Sunday 15th April 2018
3rd Sunday of Easter

Acts 3:12-19; Psalm 4; 1 John 3:1-7; Luke 24:36b-48

The words of Peter, spoken after the healing of a lame man have a significant political dimension to them; one that offers a particularly relevant way of applying the set readings to contemporary circumstances. Peter cites the man’s healing not only as evidence of the identity and power of Jesus, but as reinforcing the wrongfulness of his arrest and execution. Yet there is a clear sense within Peter’s reasoning that he does not so much apportion individual blame for Christ’s rejection, as a communal “ignorance” generated by the prevailing political systems and power structures on the part of both rulers and the ruled. This begs the question as to what political narratives and conventions Christians might be conveyed by in today’s world. The call to repent goes beyond an individual encounter with the truth of the Gospel, to one which challenges society as a whole. Peter makes the point that popularism led to the release of a murderer and the condemnation not simply of an innocent man, but God incarnate - the Messiah.

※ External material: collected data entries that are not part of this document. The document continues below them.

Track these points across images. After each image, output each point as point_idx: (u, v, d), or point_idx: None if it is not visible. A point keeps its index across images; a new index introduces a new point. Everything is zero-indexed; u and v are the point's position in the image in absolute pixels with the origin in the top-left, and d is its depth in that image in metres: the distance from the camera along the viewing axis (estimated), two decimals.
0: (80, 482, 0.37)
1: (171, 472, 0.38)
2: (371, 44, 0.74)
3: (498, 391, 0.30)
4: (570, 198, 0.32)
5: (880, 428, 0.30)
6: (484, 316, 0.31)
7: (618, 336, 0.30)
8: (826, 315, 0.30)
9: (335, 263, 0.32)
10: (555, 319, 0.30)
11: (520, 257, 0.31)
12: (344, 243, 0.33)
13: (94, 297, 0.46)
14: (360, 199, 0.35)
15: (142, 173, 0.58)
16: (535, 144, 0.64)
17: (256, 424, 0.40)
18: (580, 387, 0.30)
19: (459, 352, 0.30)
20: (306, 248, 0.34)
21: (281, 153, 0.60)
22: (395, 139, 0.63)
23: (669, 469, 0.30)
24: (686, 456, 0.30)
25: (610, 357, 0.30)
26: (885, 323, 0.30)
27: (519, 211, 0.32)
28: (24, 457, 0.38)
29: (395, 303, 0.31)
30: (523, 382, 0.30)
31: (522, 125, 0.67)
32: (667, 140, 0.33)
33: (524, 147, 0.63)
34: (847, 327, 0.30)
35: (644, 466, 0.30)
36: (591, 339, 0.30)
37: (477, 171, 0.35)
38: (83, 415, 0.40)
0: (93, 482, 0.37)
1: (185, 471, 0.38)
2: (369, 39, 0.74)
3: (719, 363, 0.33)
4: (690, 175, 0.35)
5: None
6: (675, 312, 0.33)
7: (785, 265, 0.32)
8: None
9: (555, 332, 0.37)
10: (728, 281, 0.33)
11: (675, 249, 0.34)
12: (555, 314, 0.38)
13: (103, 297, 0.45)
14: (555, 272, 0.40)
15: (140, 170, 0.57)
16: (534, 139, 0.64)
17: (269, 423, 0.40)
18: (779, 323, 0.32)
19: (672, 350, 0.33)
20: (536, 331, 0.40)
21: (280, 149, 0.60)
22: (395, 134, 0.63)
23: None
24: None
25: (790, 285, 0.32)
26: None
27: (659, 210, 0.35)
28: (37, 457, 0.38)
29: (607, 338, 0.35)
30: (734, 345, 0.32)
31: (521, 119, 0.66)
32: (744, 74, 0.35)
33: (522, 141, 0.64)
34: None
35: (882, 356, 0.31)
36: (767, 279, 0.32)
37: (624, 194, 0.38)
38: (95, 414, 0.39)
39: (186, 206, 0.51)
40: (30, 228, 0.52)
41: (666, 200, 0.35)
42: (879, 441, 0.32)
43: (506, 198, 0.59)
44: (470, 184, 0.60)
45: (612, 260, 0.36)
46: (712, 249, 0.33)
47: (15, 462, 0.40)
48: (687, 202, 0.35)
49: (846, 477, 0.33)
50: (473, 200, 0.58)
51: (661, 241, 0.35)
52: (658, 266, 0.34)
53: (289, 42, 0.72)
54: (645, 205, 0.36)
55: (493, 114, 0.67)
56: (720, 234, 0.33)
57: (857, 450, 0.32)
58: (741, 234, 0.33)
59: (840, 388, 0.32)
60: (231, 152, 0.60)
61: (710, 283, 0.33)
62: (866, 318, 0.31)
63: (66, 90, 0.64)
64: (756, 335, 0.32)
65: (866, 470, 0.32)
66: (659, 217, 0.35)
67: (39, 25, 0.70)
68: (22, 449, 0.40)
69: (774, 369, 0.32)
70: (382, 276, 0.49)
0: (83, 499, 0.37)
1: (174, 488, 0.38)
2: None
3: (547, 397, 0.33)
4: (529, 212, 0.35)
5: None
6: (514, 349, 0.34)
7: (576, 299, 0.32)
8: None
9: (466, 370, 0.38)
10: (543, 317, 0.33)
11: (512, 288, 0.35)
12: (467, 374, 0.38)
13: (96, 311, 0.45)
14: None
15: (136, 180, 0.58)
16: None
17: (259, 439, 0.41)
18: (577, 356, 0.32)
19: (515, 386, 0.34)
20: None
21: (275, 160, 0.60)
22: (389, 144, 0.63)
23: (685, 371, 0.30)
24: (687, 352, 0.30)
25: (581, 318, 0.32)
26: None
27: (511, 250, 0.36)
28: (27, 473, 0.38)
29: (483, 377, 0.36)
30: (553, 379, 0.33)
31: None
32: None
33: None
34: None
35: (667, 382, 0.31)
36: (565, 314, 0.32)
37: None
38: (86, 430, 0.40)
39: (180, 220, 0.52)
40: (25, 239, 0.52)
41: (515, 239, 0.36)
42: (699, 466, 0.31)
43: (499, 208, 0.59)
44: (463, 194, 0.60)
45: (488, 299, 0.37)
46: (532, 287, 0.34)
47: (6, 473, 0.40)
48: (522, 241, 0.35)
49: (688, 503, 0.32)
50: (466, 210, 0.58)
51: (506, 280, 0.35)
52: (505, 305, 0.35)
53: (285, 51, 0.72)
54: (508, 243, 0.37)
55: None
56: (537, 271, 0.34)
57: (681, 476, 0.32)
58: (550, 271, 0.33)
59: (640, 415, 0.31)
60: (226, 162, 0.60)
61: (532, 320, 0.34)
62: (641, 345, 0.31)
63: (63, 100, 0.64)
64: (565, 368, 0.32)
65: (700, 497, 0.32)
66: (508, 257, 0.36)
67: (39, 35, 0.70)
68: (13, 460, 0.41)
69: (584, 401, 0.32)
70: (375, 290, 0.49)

This has much to say to our own media-fuelled society, particularly during an election campaign, about the power of popular narrative and the danger of unthinking compliance to its messages. These may well be the modern equivalents of the “idols and false gods” of which the Psalmist speaks.

Messages of repentance and contrast between the values of God’s Kingdom and earthly society echo throughout the set readings for the day. This has significant personal implications for the hearer, but also asks questions about how our society might and should be different.